The most charitable excuse for this bias in weather divination is that the entrepreneurs are trying to offset another bias. The planet has indeed gotten warmer, and it is projected to keep warming because of greenhouse emissions, but this process is too slow to make much impact on the public.

I find it is very insightful to use the word "entrepreneur" to describe the "overwhelming" numbers of global warming scientists. Clearly Science ceases when scientists become an entrepreneur. Anyway if all these are not enough to wet tour appetite, here are more:

Today’s interpreters of the weather are what social scientists call availability entrepreneurs: the activists, journalists and publicity-savvy scientists who selectively monitor the globe looking for newsworthy evidence of a new form of sinfulness, burning fossil fuels.

A year ago, British meteorologists made headlines predicting that the buildup of greenhouse gases would help make 2007 the hottest year on record. At year’s end, even though the British scientists reported the global temperature average was not a new record — it was actually lower than any year since 2001 — the BBC confidently proclaimed, “2007 Data Confirms Warming Trend.”

When the Arctic sea ice last year hit the lowest level ever recorded by satellites, it was big news and heralded as a sign that the whole planet was warming. When the Antarctic sea ice last year reached the highest level ever recorded by satellites, it was pretty much ignored. A large part of Antarctica has been cooling recently, but most coverage of that continent has focused on one small part that has warmed.

There's much more. Read all about it and be enlightened. I guess I find myself truly surprised to read this article from the New York Times. According to Wikipedia, Mr. Tierney, the journalist, "identifies himself as a libertarian." So the surprise for me is that NYT has a libertarian science writer and commentator. May be it's because I am not a NYT reader in general, with or without their motto: "All the News That's Fit to Print." Nevertheless I am intrigued to read an article like this one in NYT, especially Tierney concluded his article alluded to, who else? Algore, the winner of 2007 Nobel Peace Prize:

In his acceptance speech, Mr. Gore didn’t dwell on the complexities of the hurricane debate. Nor, in his roundup of the 2007 weather, did he mention how calm the hurricane season had been. Instead, he alluded somewhat mysteriously to “stronger storms in the Atlantic and Pacific,” and focused on other kinds of disasters, like “massive droughts” and “massive flooding.”

“In the last few months,” Mr. Gore said, “it has been harder and harder to misinterpret the signs that our world is spinning out of kilter.” But he was being too modest. Thanks to availability entrepreneurs like him, misinterpreting the weather is getting easier and easier.

Yes, indeed, it is getting easier and easier. Like I blogged before, even a writer with a B.A. in English from Yale University in 1999 can become a hurricane forecaster and willing to eat crow when his predictions were wrong!

Lines from a data collection:
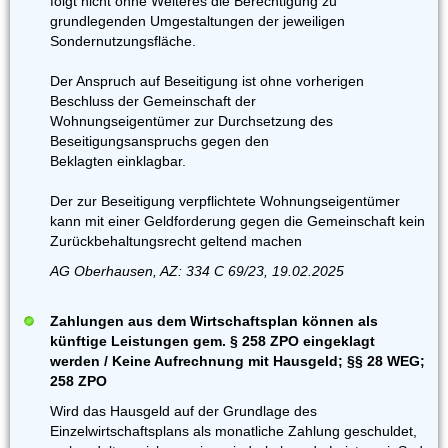
folgt nicht ohne Weiteres die Berechtigung zu
grundlegenden Umgestaltungen der jeweiligen
Sondernutzungsfläche.
Der Anspruch auf Beseitigung ist ohne vorherigen
Beschluss der Gemeinschaft der
Wohnungseigentümer zur Durchsetzung des
Beseitigungsanspruchs gegen den
Beklagten einklagbar.
Der zur Beseitigung verpflichtete Wohnungseigentümer
kann mit einer Geldforderung gegen die Gemeinschaft kein
Zurückbehaltungsrecht geltend machen
AG Oberhausen, AZ: 334 C 69/23, 19.02.2025
Zahlungen aus dem Wirtschaftsplan können als
künftige Leistungen gem. § 258 ZPO eingeklagt
werden / Keine Aufrechnung mit Hausgeld; §§ 28 WEG;
258 ZPO
Wird das Hausgeld auf der Grundlage des
Einzelwirtschaftsplans als monatliche Zahlung geschuldet,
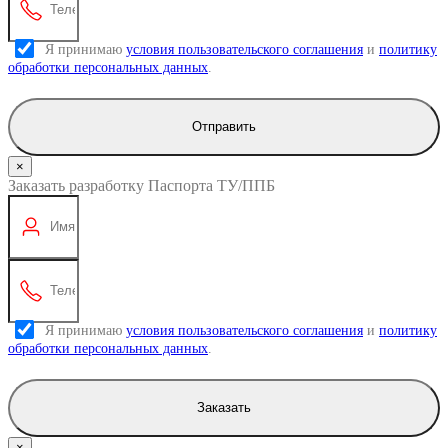
Я принимаю
условия пользовательского соглашения
и
политику
обработки персональных данных
.
Отправить
×
Заказать разработку Паспорта ТУ/ППБ
Я принимаю
условия пользовательского соглашения
и
политику
обработки персональных данных
.
Заказать
×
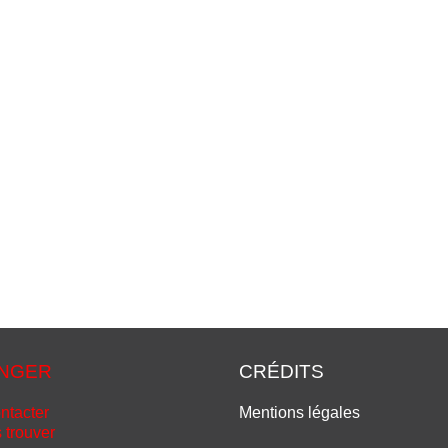
NGER
CRÉDITS
ntacter
Mentions légales
 trouver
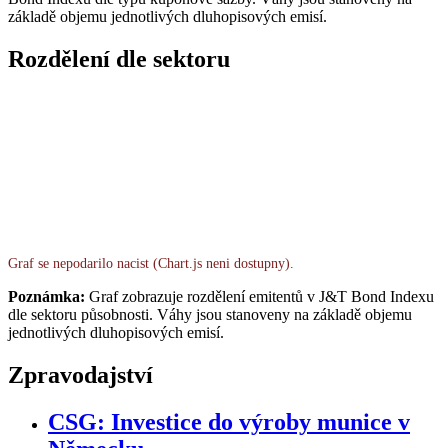
základě objemu jednotlivých dluhopisových emisí.
Rozdělení dle sektoru
Graf se nepodarilo nacist (Chart.js neni dostupny).
Poznámka:
Graf zobrazuje rozdělení emitentů v J&T Bond Indexu
dle sektoru působnosti. Váhy jsou stanoveny na základě objemu
jednotlivých dluhopisových emisí.
Zpravodajství
CSG: Investice do výroby munice v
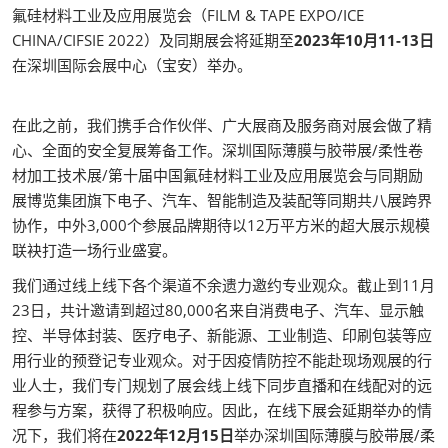
氟硅材料工业及应用展览会（FILM & TAPE EXPO/ICE
CHINA/CIFSIE 2022）及同期展会将延期至
2023年10月11-13日
在深圳国际会展中心（宝安）举办。
在此之前，我们携手合作伙伴、广大展商及服务商对展会做了精
心、全面的安全复展筹备工作。深圳国际薄膜与胶带展/柔性卷
材加工技术展/第十届中国氟硅材料工业及应用展览会与同期励
展博览集团旗下电子、汽车、智能制造及装配等同期共八展跨界
协作，中外3,000个参展品牌期待以12万平方米的超大展示规模
联袂打造一场行业盛宴。
我们通过线上线下各个渠道不余遗力邀约专业观众。截止到11月
23日，共计邀请到超过80,000名来自消费电子、汽车、显示触
控、半导体封装、医疗电子、新能源、工业制造、印刷包装等应
用行业的预登记专业观众。对于因疫情防控不能赴现场观展的行
业人士，我们专门规划了展会线上线下同步直播和在线配对的远
程参与方案，获得了积极响应。因此，在线下展会延期举办的情
况下，我们将在
2022年12月15日
举办深圳国际薄膜与胶带展/柔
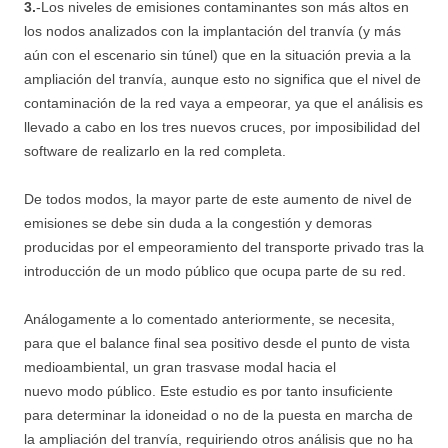
3.
-Los niveles de emisiones contaminantes son más altos en
los nodos analizados con la implantación del tranvía (y más
aún con el escenario sin túnel) que en la situación previa a la
ampliación del tranvía, aunque esto no significa que el nivel de
contaminación de la red vaya a empeorar, ya que el análisis es
llevado a cabo en los tres nuevos cruces, por imposibilidad del
software de realizarlo en la red completa.
De todos modos, la mayor parte de este aumento de nivel de
emisiones se debe sin duda a la congestión y demoras
producidas por el empeoramiento del transporte privado tras la
introducción de un modo público que ocupa parte de su red.
Análogamente a lo comentado anteriormente, se necesita,
para que el balance final sea positivo desde el punto de vista
medioambiental, un gran trasvase modal hacia el
nuevo modo público. Este estudio es por tanto insuficiente
para determinar la idoneidad o no de la puesta en marcha de
la ampliación del tranvía, requiriendo otros análisis que no ha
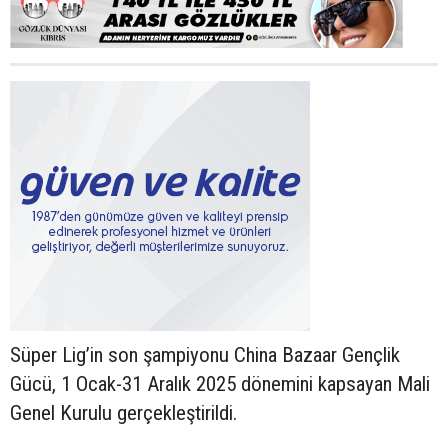
Süper Lig’in son şampiyonu China Bazaar Gençlik
Gücü, 1 Ocak-31 Aralık 2025 dönemini kapsayan Mali
Genel Kurulu gerçekleştirildi.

• Required tasks:
A. According to the post on weather and global warming, which groups of people make up the availability entrepreneurs?
B. In the post on weather and global warming, what does Wikipedia say Mr. Tierney identifies himself as?
C. Duplicate the passage of the post on weather and global warming starting with "The most charitable" and going on through "on the public.".

• Answers provided:
A. Activists, journalists and publicity-savvy scientists.

B. A libertarian.

C.
The most charitable excuse for this bias in weather divination is that the entrepreneurs are trying to offset another bias. The planet has indeed gotten warmer, and it is projected to keep warming because of greenhouse emissions, but this process is too slow to make much impact on the public.